Waimea goes by two names. “Waimea” — “reddish water” — is the old Hawaiian name, but it is shared by towns on Kauaʻi and Oʻahu, so the post office here took a second one: Kamuela, the Hawaiian form of “Samuel,” after Samuel Parker, John Palmer Parker's prominent grandson. The sign on the post office still says Kamuela; the people who live there still say Waimea. Both names point to the same cool upland town and the same ranching family that shaped it. The town sits some 2,700 feet up, cool and often fog-wrapped — close enough to the Kohala-coast beaches to surprise first-time visitors with sweaters and woodsmoke.
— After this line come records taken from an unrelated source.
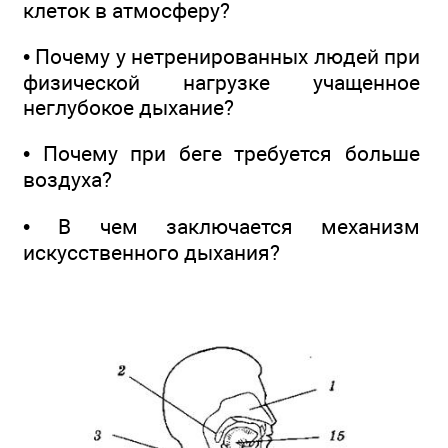
клеток в атмосферу?
• Почему у нетренированных людей при
физической нагрузке учащенное
неглубокое дыхание?
• Почему при беге требуется больше
воздуха?
• В чем заключается механизм
искусственного дыхания?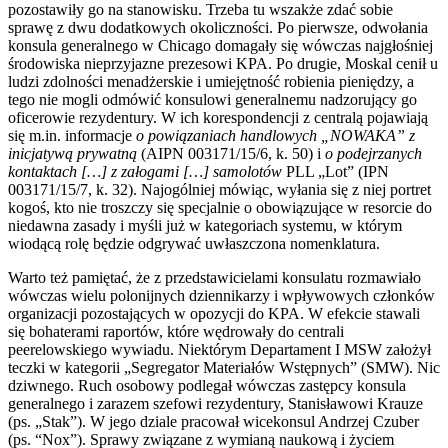
pozostawiły go na stanowisku. Trzeba tu wszakże zdać sobie
sprawę z dwu dodatkowych okoliczności. Po pierwsze, odwołania
konsula generalnego w Chicago domagały się wówczas najgłośniej
środowiska nieprzyjazne prezesowi KPA. Po drugie, Moskal cenił u
ludzi zdolności menadżerskie i umiejętność robienia pieniędzy, a
tego nie mogli odmówić konsulowi generalnemu nadzorujący go
oficerowie rezydentury. W ich korespondencji z centralą pojawiają
się m.in. informacje
o powiązaniach handlowych „NOWAKA” z
inicjatywą prywatną
(AIPN 003171/15/6, k. 50) i
o podejrzanych
kontaktach […] z załogami […] samolotów
PLL „Lot” (IPN
003171/15/7, k. 32). Najogólniej mówiąc, wyłania się z niej portret
kogoś, kto nie troszczy się specjalnie o obowiązujące w resorcie do
niedawna zasady i myśli już w kategoriach systemu, w którym
wiodącą rolę będzie odgrywać uwłaszczona nomenklatura.
Warto też pamiętać, że z przedstawicielami konsulatu rozmawiało
wówczas wielu polonijnych dziennikarzy i wpływowych członków
organizacji pozostających w opozycji do KPA. W efekcie stawali
się bohaterami raportów, które wędrowały do centrali
peerelowskiego wywiadu. Niektórym Departament I MSW założył
teczki w kategorii „Segregator Materiałów Wstępnych” (SMW). Nic
dziwnego. Ruch osobowy podlegał wówczas zastępcy konsula
generalnego i zarazem szefowi rezydentury, Stanisławowi Krauze
(ps. „Stak”). W jego dziale pracował wicekonsul Andrzej Czuber
(ps. “Nox”). Sprawy związane z wymianą naukową i życiem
Our Waimea logo carries the Hawaiian hibiscus over “Hawaiian Kingdom · Est. 1795,” the year Kamehameha I unified the islands — the shared emblem of every Merlin Classics Hawaiʻi place. Printed in a clean retro black-and-white that reads like an old travel decal, the hibiscus stands for the islands as a whole; what makes this one Waimea is the country behind it — the paniolo on the high pastures, Parker Ranch under Mauna Kea, and a Hawaiian town that has been green, cool, and proud of its cowboys for nearly two centuries.
Why People Visit Waimea
Waimea offers the Hawaiʻi that isn't a beach — cool, green, and high, with a deep ranching culture and Native Hawaiian roots. Visitors come for the paniolo heritage, the upland air, the farmers' markets, and the rare feeling of a Hawaiian cowboy town under the slopes of a sacred mountain.